Dataset items:
========
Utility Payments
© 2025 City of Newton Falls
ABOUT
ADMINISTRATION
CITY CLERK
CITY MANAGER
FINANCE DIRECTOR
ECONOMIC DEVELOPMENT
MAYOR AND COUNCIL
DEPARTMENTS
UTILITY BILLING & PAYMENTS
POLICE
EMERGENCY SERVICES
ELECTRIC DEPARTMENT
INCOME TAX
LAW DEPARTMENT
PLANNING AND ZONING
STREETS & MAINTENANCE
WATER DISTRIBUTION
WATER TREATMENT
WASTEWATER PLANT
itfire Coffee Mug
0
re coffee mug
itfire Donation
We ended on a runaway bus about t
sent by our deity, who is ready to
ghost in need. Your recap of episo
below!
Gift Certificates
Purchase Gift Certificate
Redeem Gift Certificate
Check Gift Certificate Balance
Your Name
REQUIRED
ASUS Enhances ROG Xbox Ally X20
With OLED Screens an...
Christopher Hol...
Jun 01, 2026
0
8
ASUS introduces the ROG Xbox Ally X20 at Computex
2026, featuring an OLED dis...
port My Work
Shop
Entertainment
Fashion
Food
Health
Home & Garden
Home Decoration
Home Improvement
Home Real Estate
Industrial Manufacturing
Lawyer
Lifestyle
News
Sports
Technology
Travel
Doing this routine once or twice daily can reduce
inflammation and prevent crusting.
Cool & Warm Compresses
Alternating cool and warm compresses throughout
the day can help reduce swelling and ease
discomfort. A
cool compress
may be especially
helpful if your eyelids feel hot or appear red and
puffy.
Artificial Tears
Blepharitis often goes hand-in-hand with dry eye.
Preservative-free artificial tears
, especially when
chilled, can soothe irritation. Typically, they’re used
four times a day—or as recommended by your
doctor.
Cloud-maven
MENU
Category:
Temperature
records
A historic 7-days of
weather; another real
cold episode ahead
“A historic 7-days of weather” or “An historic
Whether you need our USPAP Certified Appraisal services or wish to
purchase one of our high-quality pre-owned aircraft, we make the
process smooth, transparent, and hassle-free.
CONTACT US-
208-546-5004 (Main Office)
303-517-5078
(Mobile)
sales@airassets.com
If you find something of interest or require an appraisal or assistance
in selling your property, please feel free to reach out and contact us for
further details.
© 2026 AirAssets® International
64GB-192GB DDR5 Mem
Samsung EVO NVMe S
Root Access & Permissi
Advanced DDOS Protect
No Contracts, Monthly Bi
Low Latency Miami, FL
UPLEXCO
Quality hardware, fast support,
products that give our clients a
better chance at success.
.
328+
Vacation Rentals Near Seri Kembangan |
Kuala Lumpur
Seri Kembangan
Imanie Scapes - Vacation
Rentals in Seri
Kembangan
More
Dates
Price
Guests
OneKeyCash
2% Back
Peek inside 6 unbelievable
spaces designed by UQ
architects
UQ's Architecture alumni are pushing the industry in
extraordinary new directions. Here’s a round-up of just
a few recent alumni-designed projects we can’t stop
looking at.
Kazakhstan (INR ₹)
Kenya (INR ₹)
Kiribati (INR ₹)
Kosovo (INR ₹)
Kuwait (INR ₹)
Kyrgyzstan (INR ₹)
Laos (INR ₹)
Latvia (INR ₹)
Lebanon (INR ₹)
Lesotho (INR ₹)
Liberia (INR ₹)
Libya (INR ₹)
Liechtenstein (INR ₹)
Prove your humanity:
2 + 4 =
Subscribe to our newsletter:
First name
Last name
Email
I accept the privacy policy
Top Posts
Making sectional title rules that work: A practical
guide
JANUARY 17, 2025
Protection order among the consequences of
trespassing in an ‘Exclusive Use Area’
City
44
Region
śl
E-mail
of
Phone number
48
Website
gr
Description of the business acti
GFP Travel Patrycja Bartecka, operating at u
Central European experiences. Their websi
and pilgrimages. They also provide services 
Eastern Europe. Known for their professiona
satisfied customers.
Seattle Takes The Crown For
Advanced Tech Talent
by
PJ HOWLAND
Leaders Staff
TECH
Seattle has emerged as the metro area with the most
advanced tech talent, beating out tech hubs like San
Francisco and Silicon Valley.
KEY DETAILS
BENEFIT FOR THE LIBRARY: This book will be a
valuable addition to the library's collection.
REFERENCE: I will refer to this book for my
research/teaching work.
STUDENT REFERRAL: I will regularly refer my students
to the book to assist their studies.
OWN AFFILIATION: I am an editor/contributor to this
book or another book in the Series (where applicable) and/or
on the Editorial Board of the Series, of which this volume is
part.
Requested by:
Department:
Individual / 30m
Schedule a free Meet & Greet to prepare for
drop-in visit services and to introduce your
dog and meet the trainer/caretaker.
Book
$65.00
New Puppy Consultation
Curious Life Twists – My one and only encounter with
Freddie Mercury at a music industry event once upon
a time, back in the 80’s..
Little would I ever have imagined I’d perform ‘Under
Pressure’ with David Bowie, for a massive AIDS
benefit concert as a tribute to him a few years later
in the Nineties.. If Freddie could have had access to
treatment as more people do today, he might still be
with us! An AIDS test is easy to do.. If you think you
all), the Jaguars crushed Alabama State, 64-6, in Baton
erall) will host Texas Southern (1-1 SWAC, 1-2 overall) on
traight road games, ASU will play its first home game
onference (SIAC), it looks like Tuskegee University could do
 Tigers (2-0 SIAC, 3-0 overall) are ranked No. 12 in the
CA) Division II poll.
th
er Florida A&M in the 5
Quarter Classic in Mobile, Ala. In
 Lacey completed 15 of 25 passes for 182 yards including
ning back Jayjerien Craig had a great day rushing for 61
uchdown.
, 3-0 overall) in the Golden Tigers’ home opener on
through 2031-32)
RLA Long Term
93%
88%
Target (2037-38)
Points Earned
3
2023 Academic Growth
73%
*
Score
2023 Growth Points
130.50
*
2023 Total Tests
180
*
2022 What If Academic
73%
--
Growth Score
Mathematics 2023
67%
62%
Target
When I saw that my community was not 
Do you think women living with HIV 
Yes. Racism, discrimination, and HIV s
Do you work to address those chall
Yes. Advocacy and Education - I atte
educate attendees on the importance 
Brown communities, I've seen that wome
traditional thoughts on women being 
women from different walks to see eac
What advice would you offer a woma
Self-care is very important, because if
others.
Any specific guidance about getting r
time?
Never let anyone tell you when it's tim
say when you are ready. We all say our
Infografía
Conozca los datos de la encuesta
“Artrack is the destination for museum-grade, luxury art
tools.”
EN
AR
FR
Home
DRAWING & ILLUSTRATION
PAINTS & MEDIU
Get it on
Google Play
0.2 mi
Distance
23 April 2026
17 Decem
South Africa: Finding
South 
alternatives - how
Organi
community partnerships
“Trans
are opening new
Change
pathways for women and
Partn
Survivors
========
◆ About this task
Select and copy every line from the records that includes the word "another".

◆ Finished exercise
weather; another real
book or another book in the Series (where applicable) and/or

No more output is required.